Ruby. There are some really nice apps such as Google Sketchup that use this. I wrote a Sketchup plugin and thought it was pretty nice.
Tcl. This is the old-school embeddable scripting language of choice, but it doesn't have a lot of momentum these days. It's high quality though, they use it on the Hubble Space Telescope!
Lua. I've only done baby stuff with it but IIRC it only has a floating point numeric type, so make sure that's not a problem for the data you will be working with.
We're lucky to be living in the golden age of scripting, so it's hard to make a bad choice if you choose from any of the popular ones.
I have played around a little bit with Spidermonkey. It seems like it would at least be worth a look at in your situation. I have heard good things about Lua as well. The big argument for using a javascript scripting language is that a lot of developers know it already and would probably be more comfortable from the get go, whereas Lua most likely would have a bit of a learning curve.
I'm not completely positive but I think that spidermonkey your 4 requirements.
I've used Python extensively for this purpose and have never regretted it.
Lua is has the most straight-forward C API for binding into a code base that I've ever used. In fact, I usually quickly roll bindings for it by hand. Whereas, you often wouldn't consider doing so without a generator like swig for others. Also, it's typically faster and more light weight than the alternatives, and coroutines are a very useful feature that few other languages provide.
AngelScript
lets you call standard C functions and C++ methods with no need for proxy functions. The application simply registers the functions, objects, and methods that the scripts should be able to work with and nothing more has to be done with your code. The same functions used by the application internally can also be used by the scripting engine, which eliminates the need to duplicate functionality.
For the script writer the scripting language follows the widely known syntax of C/C++ (with minor changes), but without the need to worry about pointers and memory leaks.

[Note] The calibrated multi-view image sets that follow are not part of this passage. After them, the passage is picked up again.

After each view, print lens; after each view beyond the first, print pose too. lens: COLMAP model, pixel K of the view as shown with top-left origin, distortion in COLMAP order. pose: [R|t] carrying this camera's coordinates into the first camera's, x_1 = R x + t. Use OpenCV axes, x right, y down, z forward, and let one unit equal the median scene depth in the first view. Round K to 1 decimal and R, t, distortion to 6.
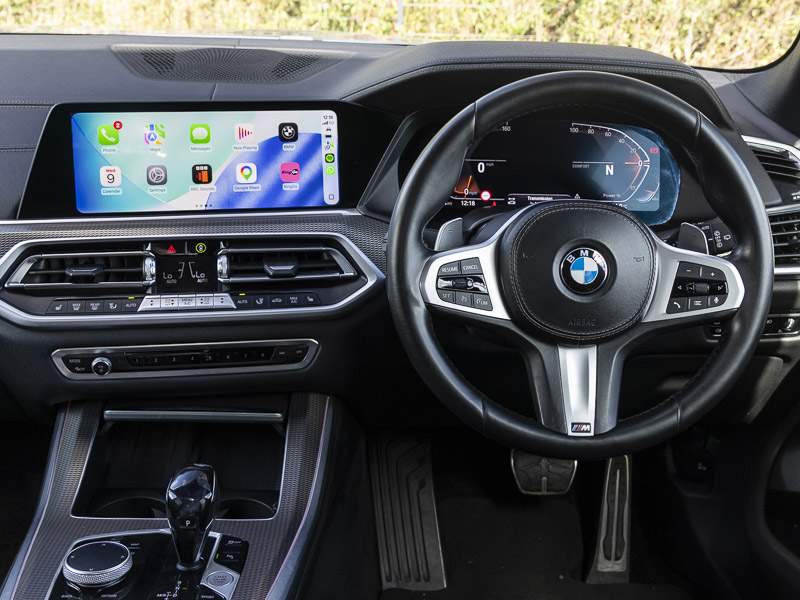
lens RADIAL K [[938.4, 0, 400.0], [0, 938.4, 300.0], [0, 0, 1]] dist [0.018621, 0.003950]
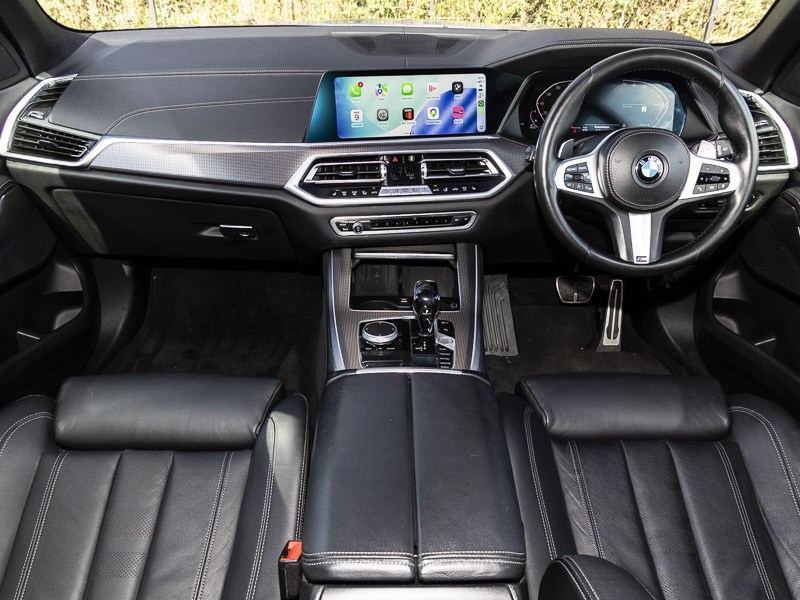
lens RADIAL K [[583.8, 0, 400.0], [0, 583.8, 300.0], [0, 0, 1]] dist [0.010950, 0.003941]
pose [[0.999925, -0.005114, -0.011089, -0.215790], [0.006975, 0.984568, 0.174862, 0.012105], [0.010023, -0.174926, 0.984531, -0.099639]]
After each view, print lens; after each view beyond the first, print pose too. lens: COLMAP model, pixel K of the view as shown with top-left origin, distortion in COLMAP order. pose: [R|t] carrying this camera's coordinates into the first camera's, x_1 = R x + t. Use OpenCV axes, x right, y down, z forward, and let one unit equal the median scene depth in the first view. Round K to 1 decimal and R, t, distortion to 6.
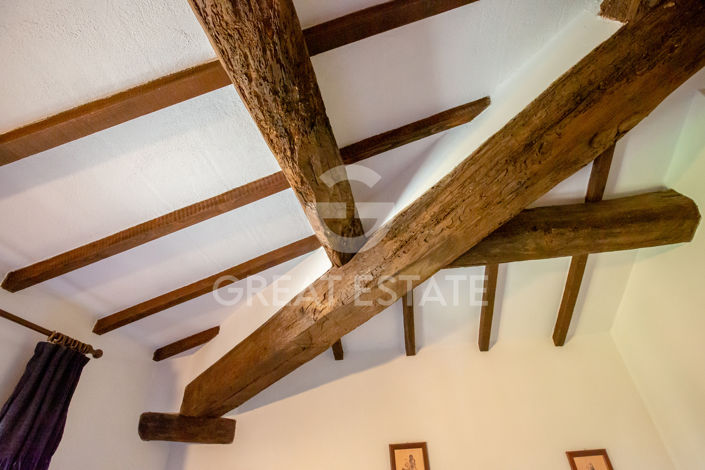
lens RADIAL K [[350.8, 0, 352.5], [0, 350.8, 235.0], [0, 0, 1]] dist [-0.021404, 0.000142]
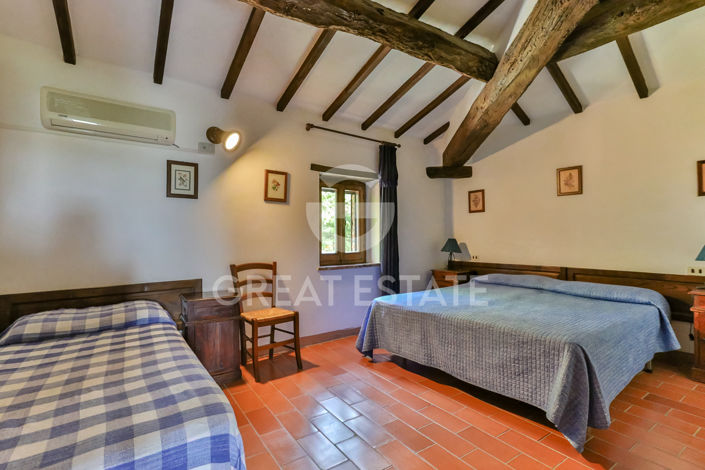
lens RADIAL K [[338.7, 0, 353.9], [0, 338.7, 231.0], [0, 0, 1]] dist [0.001826, 0.000402]
pose [[0.696694, 0.034019, -0.716562, 0.618122], [0.393060, 0.817488, 0.420971, -0.236668], [0.600102, -0.574940, 0.556168, -0.692770]]
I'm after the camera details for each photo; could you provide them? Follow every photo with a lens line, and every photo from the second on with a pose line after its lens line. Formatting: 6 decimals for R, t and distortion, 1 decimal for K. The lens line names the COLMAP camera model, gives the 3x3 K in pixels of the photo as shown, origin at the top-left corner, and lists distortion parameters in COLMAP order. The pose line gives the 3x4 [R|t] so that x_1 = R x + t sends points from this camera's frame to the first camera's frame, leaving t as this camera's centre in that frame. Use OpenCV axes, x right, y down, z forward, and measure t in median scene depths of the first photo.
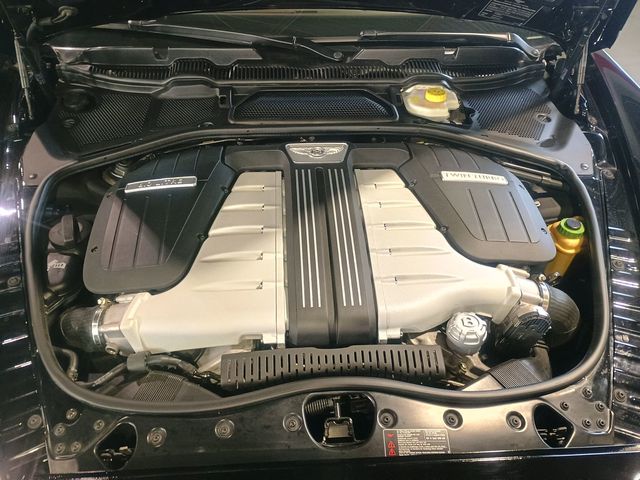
lens RADIAL K [[558.2, 0, 321.6], [0, 558.2, 232.4], [0, 0, 1]] dist [0.059683, -0.086783]
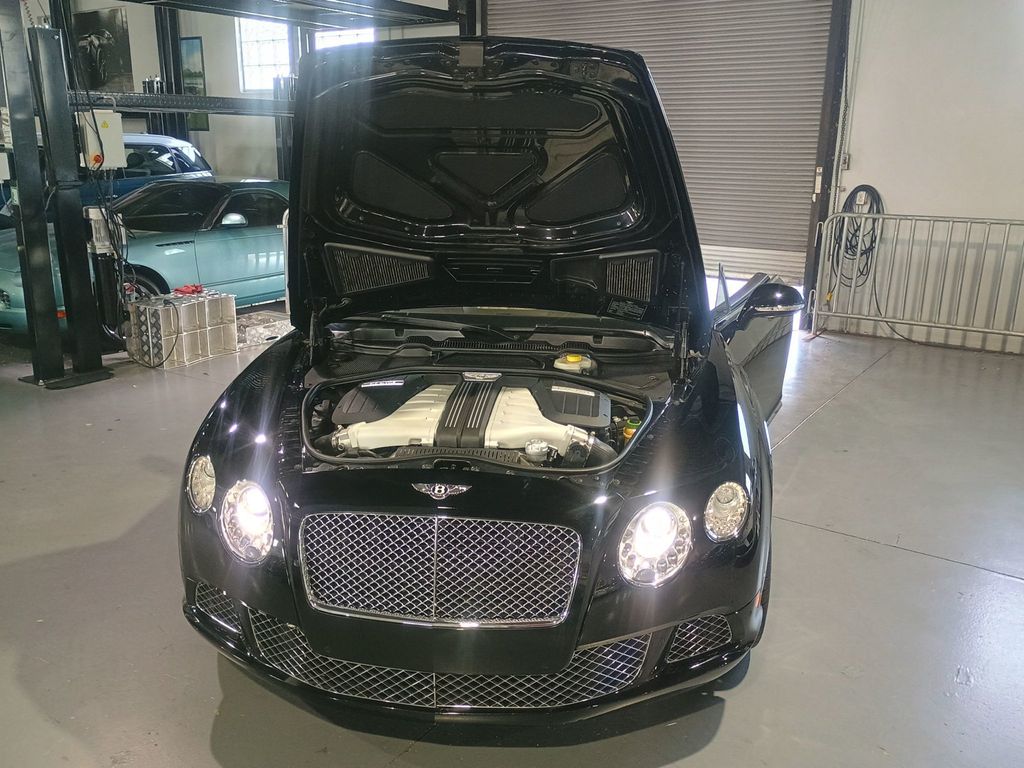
lens RADIAL K [[893.1, 0, 514.6], [0, 893.1, 371.8], [0, 0, 1]] dist [0.059683, -0.086783]
pose [[0.984179, 0.033740, -0.173935, 0.529302], [-0.102012, 0.910563, -0.400585, 0.854352], [0.144863, 0.411991, 0.899599, -1.276940]]
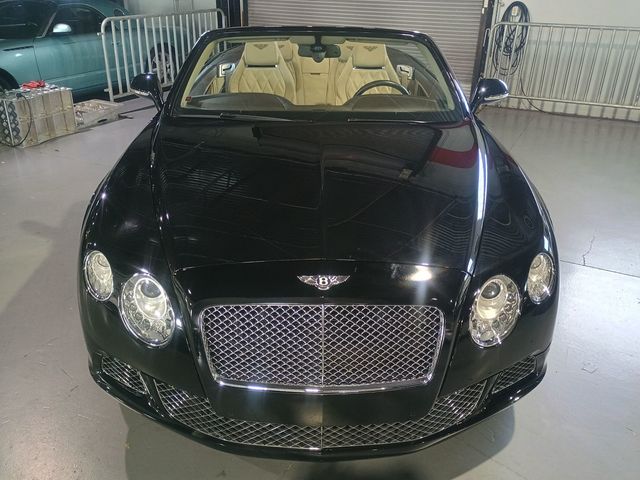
lens RADIAL K [[557.8, 0, 321.9], [0, 557.8, 237.9], [0, 0, 1]] dist [0.066316, -0.094348]
pose [[0.998824, 0.017518, -0.045200, 0.060658], [-0.027347, 0.973507, -0.227014, 0.511618], [0.040025, 0.227983, 0.972842, -0.795971]]
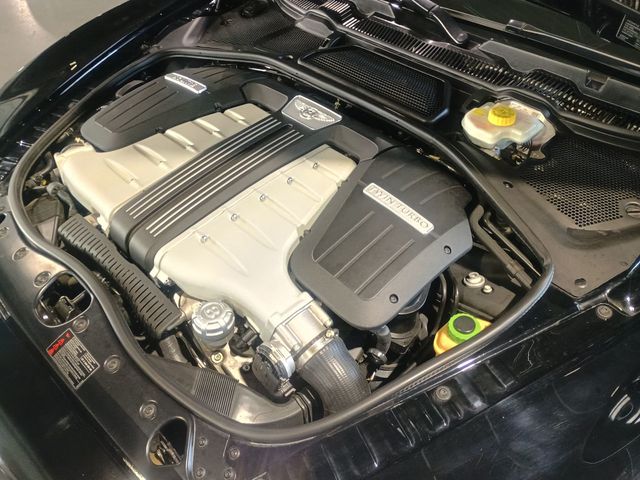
lens RADIAL K [[558.2, 0, 321.6], [0, 558.2, 232.4], [0, 0, 1]] dist [0.059683, -0.086783]
pose [[0.651341, 0.490920, -0.578578, 0.667889], [-0.452340, 0.863418, 0.223378, -0.191160], [0.609215, 0.116218, 0.784443, 0.283537]]
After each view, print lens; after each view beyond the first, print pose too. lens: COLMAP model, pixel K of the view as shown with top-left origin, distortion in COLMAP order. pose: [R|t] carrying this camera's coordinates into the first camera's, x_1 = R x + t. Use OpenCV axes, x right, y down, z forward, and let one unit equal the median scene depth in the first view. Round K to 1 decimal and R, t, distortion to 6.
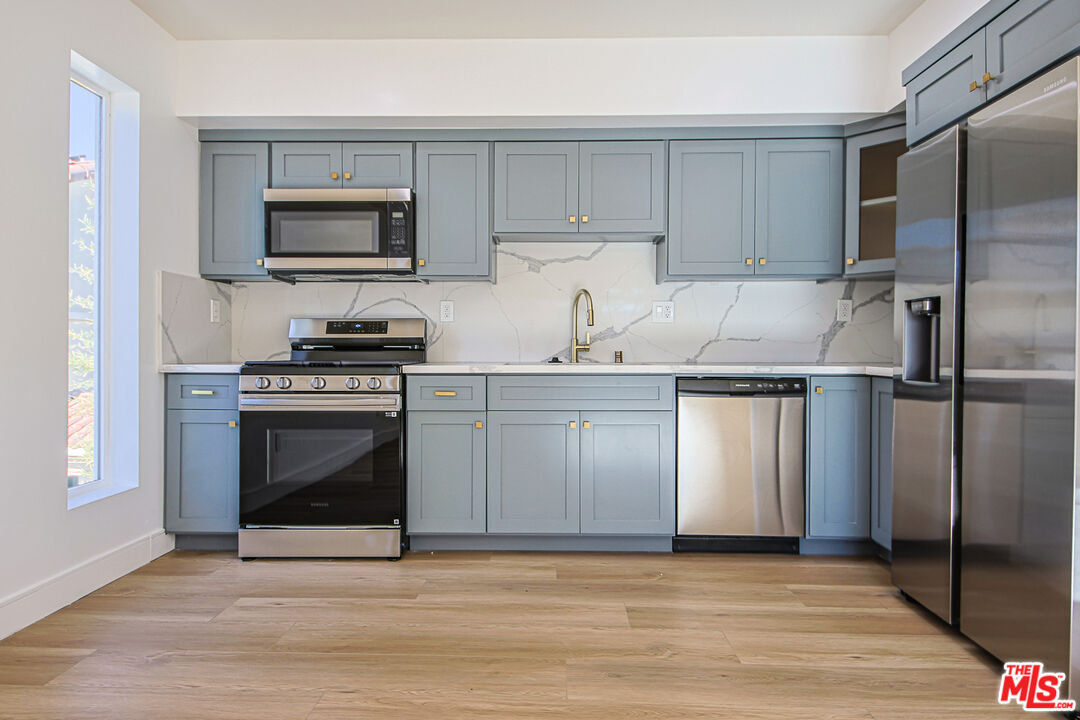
lens RADIAL K [[564.5, 0, 585.5], [0, 564.5, 334.0], [0, 0, 1]] dist [0.014983, -0.002131]
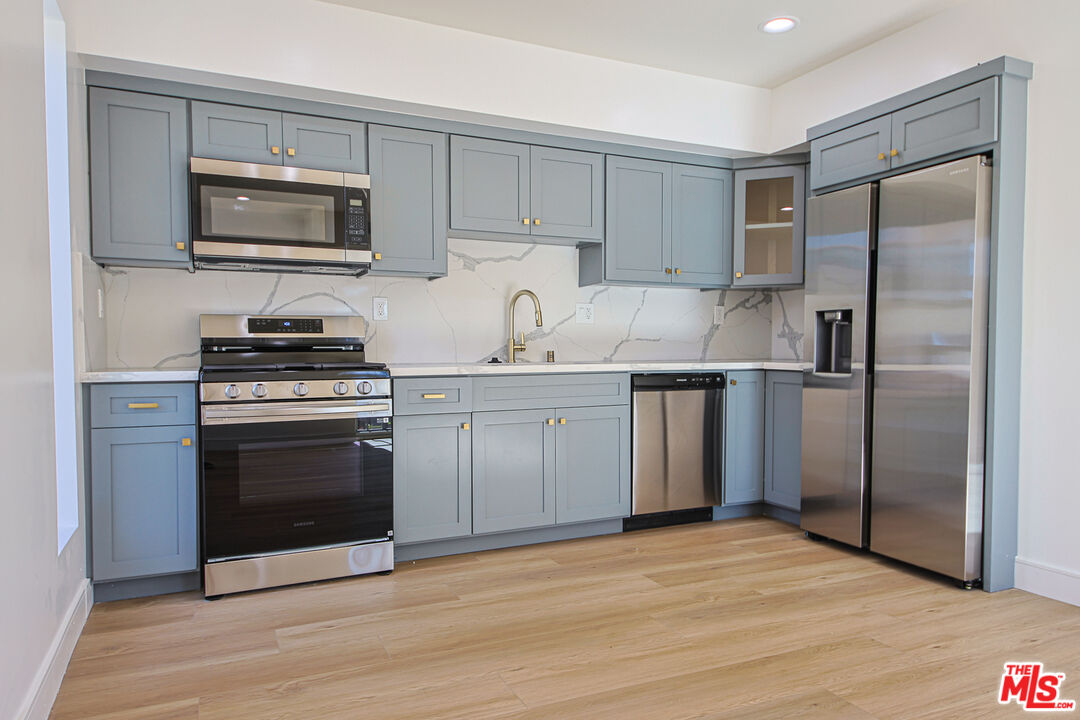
lens RADIAL K [[635.1, 0, 539.7], [0, 635.1, 345.3], [0, 0, 1]] dist [0.015489, 0.001140]
pose [[0.912756, -0.002800, 0.408495, -0.512824], [-0.007860, 0.999671, 0.024413, -0.009781], [-0.408429, -0.025494, 0.912434, -0.062509]]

The original question described Tcl to a "T".
Tcl was designed from the beginning to be an embedded scripting language. It has evolved to be a first class dynamic language in its own right but still is used all over the world as an embeded language. It is available under the BSD license so it is just about as free as it gets. It also compiles on pretty much any moden platform, and many not-so-modern. And not only does it work on desktop systems, there are variations available for mobile platforms.
Tcl excels as a "glue" language, where you can write performance-intensive functions in C while still benefiting from the advantages of a scripting language for less performance critical parts of the application.
Tcl also comes with a first class GUI toolkit (Tk) that is arguably one of the easiest cross platform GUI toolkits available. It also interfaces very nicely with SQLite and other databases, and has had built-in support for unicode for quite some time.
If the scripting interface will be made available to your customers (as opposed to simply enabling your own engineers to work at the scripting level), Tcl is extremely easy to learn as there are a total of only 12 rules that govern the entire language (as of tcl 8.6). In fact, Tcl shines as a way to invent domain specific languages which is often how it is used as an end-user scripting solution.
There were some excellent suggestions already, but I just wanted to mention that Perl can also be called / can call to C/C++.
You probably could use any modern scripting / bytecode language.
If you're willing to put up with the growing pains of a new product, you could use the Parrot VM. Which has support for many, if not all of the languages listed on this page. Unfortunately it's not done yet, but that hasn't stopped some people from using it in a production environment.
I think most people are probably mentioning the scripting language that they are most familiar with. From my perspective, Tcl was designed specifically to interface with C, so your problem domain is tailor-made for the language. However, I'm sure Python, Perl, or Lua would be fine. You should probably choose the language that is most familiar to your current team, since that will reduce the learning time.